Intellectual property laws should be the same in every EU country, the European Copyright Society (ECS) said this week.
The influential think tank has written to the European Commission’s Günther Oettinger to make the case for the same legislation to be rolled out across all 28 member states.
The ECS believes that this would be a more effective strategy than just attempting to further harmonise the copyright regime.
In the letter to Mr Oettinger, who is the EU’s digital economy chief, the ECS argued that the various, often conflicting rules, of individual countries stood in the way of “a genuinely unified legal framework.”

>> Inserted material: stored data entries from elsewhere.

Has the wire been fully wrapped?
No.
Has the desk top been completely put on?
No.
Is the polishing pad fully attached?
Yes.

“While copyright unification may be considered undesirable, or perhaps too drastic, by certain stakeholders and national legislatures, this is in our opinion the only way a fully functioning digital single market for copyright-based goods and services can ultimately be achieved,” the organisation wrote.
“It is in fact the logical next step for the EU legislature to take in this field.”

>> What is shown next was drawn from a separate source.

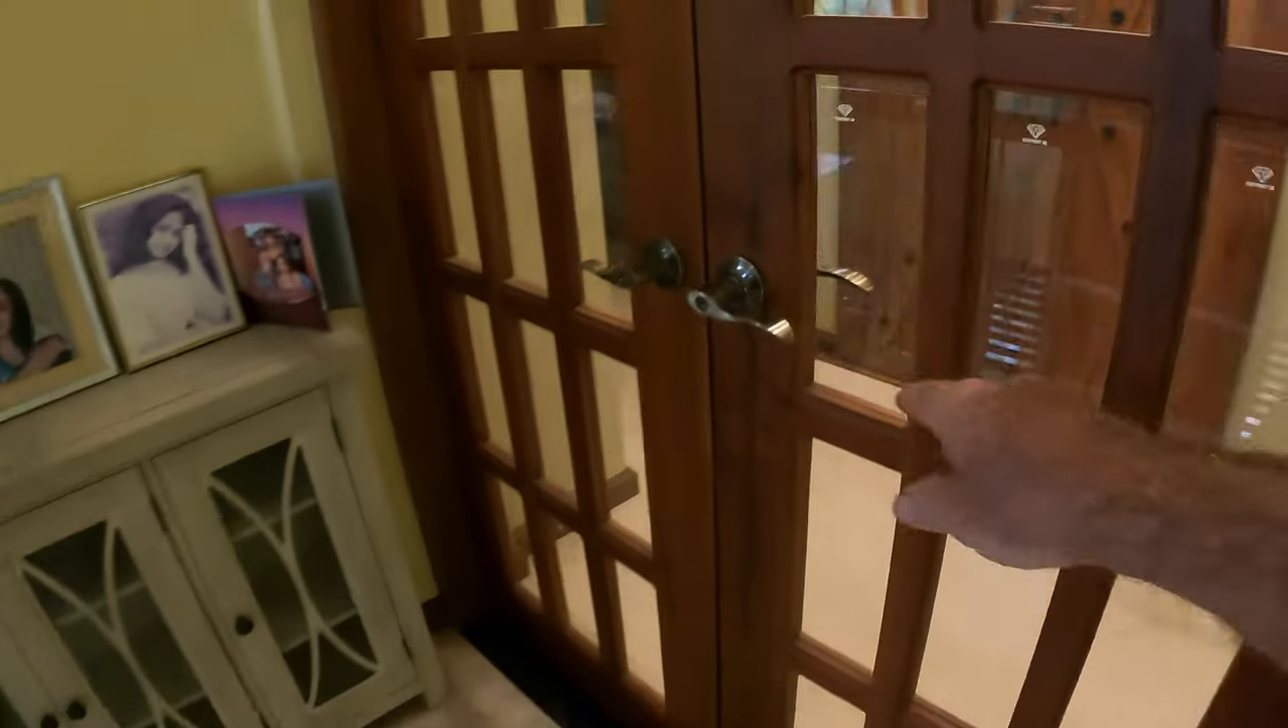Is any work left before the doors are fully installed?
No.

The basics of European copyright law are set down in 2001’s Information Society Directive, although member states were given a degree of flexibility over how they implemented the legislation, which means that there are still significant differences in how countries apply the law.
Mr Oettinger, whose political career began in his native Germany, is broadly sympathetic to the principle of introducing one set of copyright laws across the trading bloc.
But it’s thought it could be difficult to get some countries to agree to a completely uniform approach; only last year a raft of new copyright exceptions were agreed by the UK government.
The ECS has acknowledged that a single set of laws could only be achieved in the medium or long term but said there was no reason that work could not start now.